(PROBLEM DETAILS): Within the records that follow, determine how many lines include the word "February". State the number and nothing further.

(EXTRACTED RECORDS):
********

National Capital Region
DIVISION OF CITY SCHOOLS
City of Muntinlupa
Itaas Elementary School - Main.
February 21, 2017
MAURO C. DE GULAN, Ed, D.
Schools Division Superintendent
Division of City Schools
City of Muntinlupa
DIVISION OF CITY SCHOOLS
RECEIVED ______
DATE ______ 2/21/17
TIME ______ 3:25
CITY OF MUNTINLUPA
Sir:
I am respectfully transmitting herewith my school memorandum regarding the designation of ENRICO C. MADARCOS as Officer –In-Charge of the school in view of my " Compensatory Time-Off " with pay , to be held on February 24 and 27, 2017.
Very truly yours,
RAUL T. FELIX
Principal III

********

(ANSWER TO THE PROBLEM): 2